Nicholas Gray — the founder of Gray’s Papaya, one of New York City’s most beloved and eccentric restaurant chains — died in a Manhattan hospital last Friday.
He was 86.
His death was brought on by complications from Alzheimer’s disease, according to The New York Times.
Gray opened his first restaurant peddling hot dogs and papaya drinks at remarkably reasonable prices in 1973, back when he was a Wall Street stockbroker still reeling from a recent divorce.
Born in Chile and educated in England and Canada, one day he was walking by Papaya King on 86th Street on the Upper East Side when he was struck by the jocular atmosphere and the evocative smells of the cooking dogs and sweet juice.
Soon after he quit his white collar job and organized a franchise deal with Papaya King to open his own restaurant under the same name.
When that contract expired two years later, he started his own restaurants under the Gray’s Papaya name.
Gray’s Papaya immediately made a splash on the scene by offering hot dogs for the staggeringly low price of 50 cents per dog — 25 cents cheaper than his former partner, Papaya King.

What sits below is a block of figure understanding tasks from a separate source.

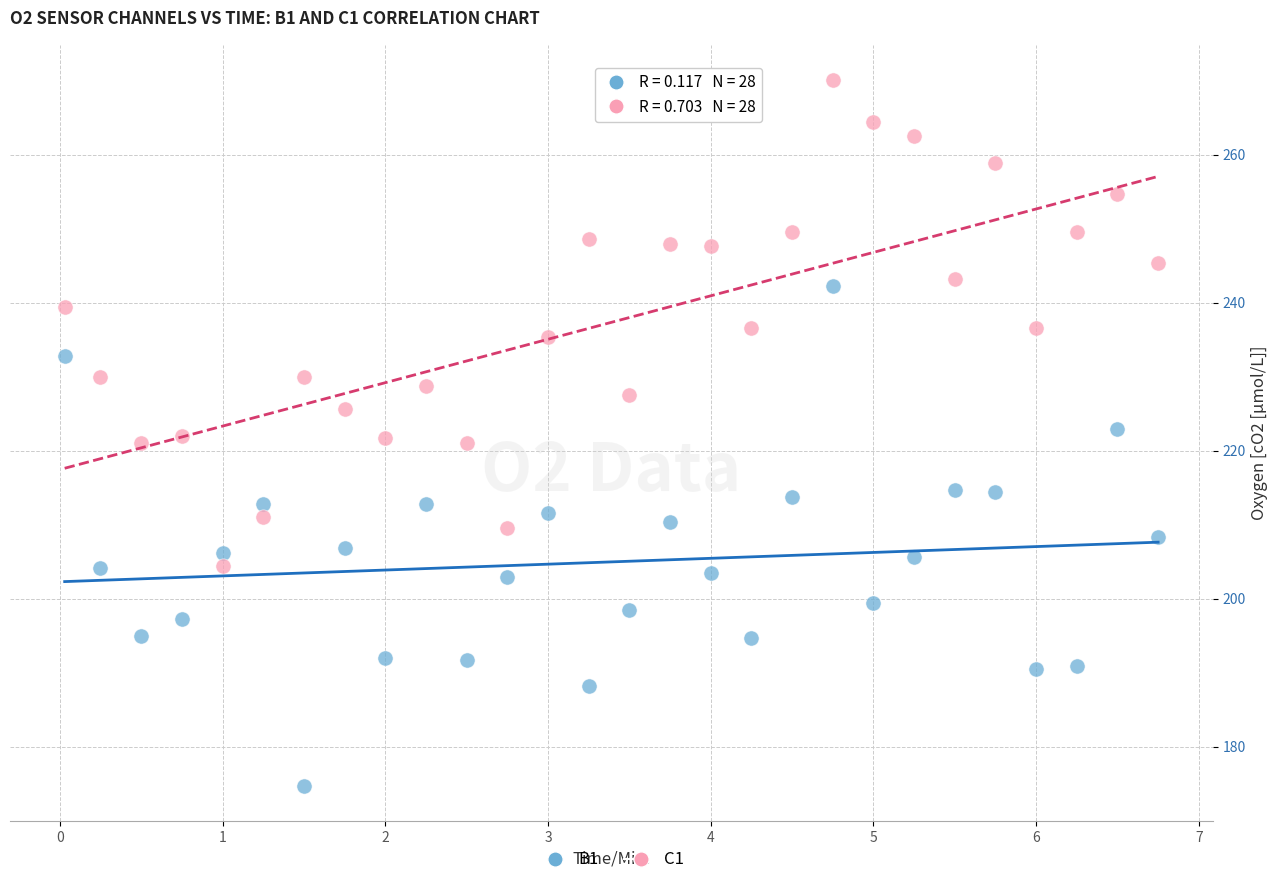

What is the X range (max minus min) for the scatter plot?

6.7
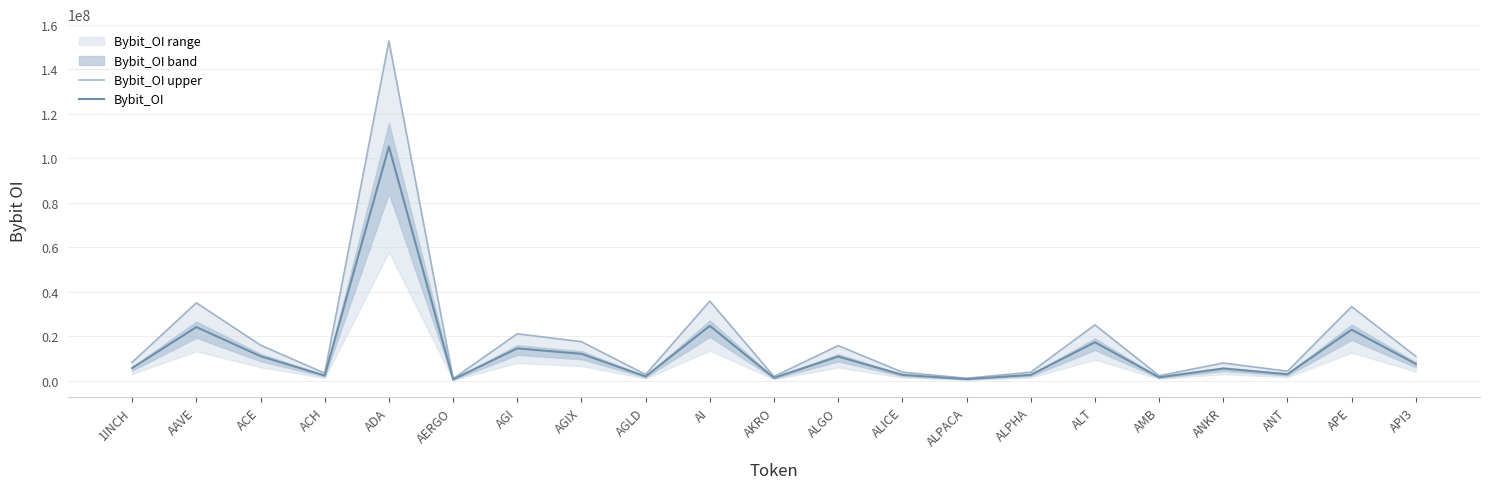

Which series has the largest range (max minus min)?

Bybit_OI upper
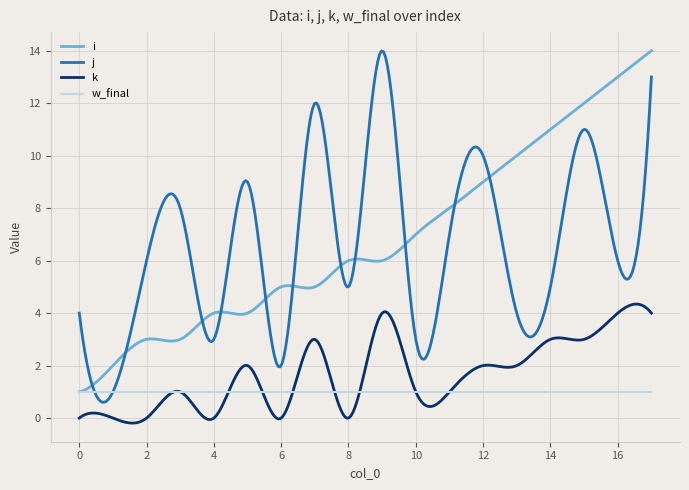

What is the maximum value for j?

14.0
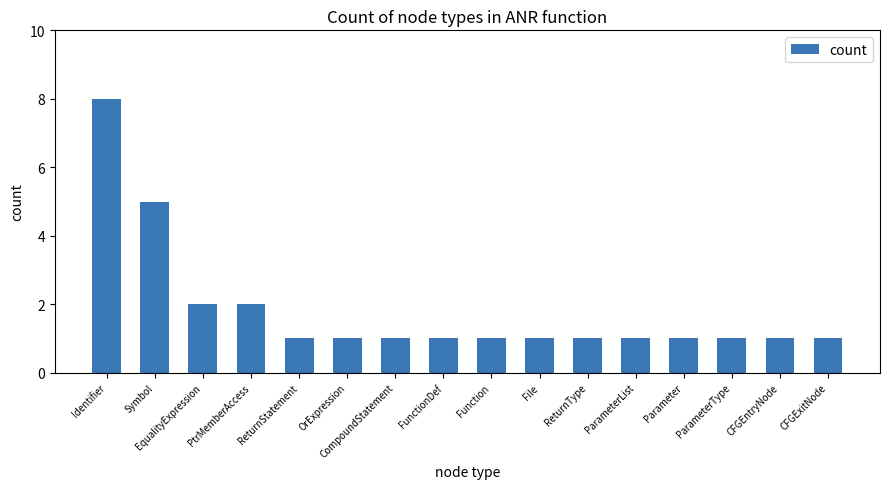

At which category does the chart reach its peak across all series?

Identifier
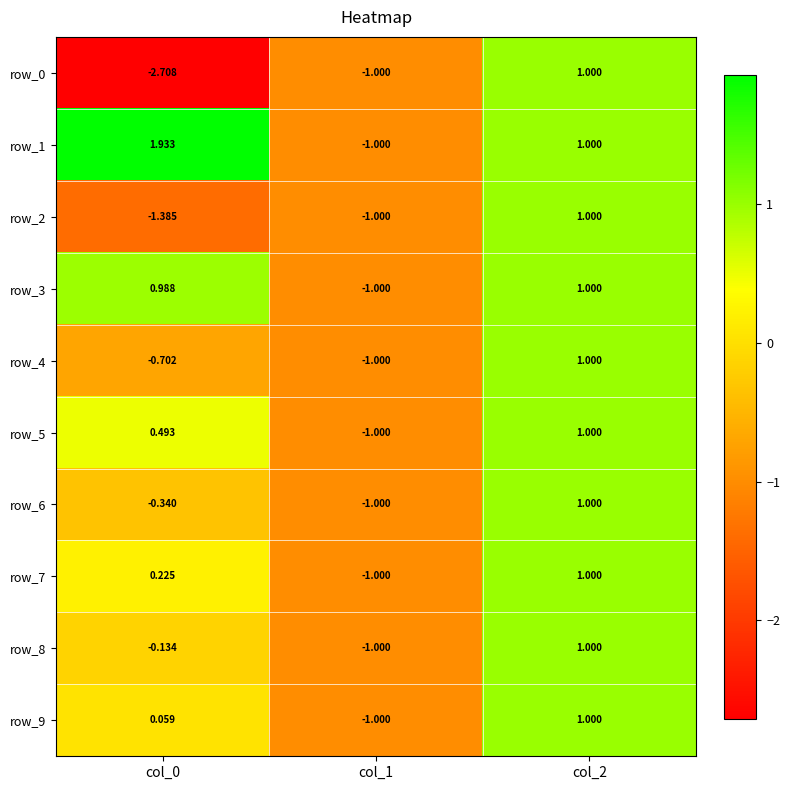

Is it true that row_4 equals -0.6 at col_1?

False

He was able to maintain that price until 1999, and over the years Gray’s Papaya became known for deals like the 1982 “Recession Special,” which asked just $1.95 for a pair of hot dogs and a juice.
Raising prices on his customers was the blight of Gray’s life.
In a 2008 interview with the Times he said doing so was “always very traumatic for me as well as for the customers,” and once posted a sign in his store window explain that “galloping inflation in food costs” had forced the restaurant to raise prices.
“Unlike politicians we cannot raise our debt ceiling and are forced to raise our very reasonable prices. Please don’t hate us,” he implored.
Affordability, eccentricity, and street corners, were the holy trinity of Gray’s business model.
Signs declaring “When you’re hungry, or broke, or just in a hurry!” or “Let us be frank, we want you to buy our furters. Heh! Heh!… Get it?” plastered the storefront, while in warmer weather Gray’s would leave the doors open to the sidewalk at all hours and customers would wander in and the smell of dogs and juice would flow out among the city.
Over the years Gray’s Papaya operated numerous locations across the city, and Gray himself was known to don a red uniform and take orders from New Yorkers behind his counters.
Today, only his original location at West 72nd Street and Broadway remains, but Gray’s family has vowed to keep the business alive after his death, according to Tasting Table.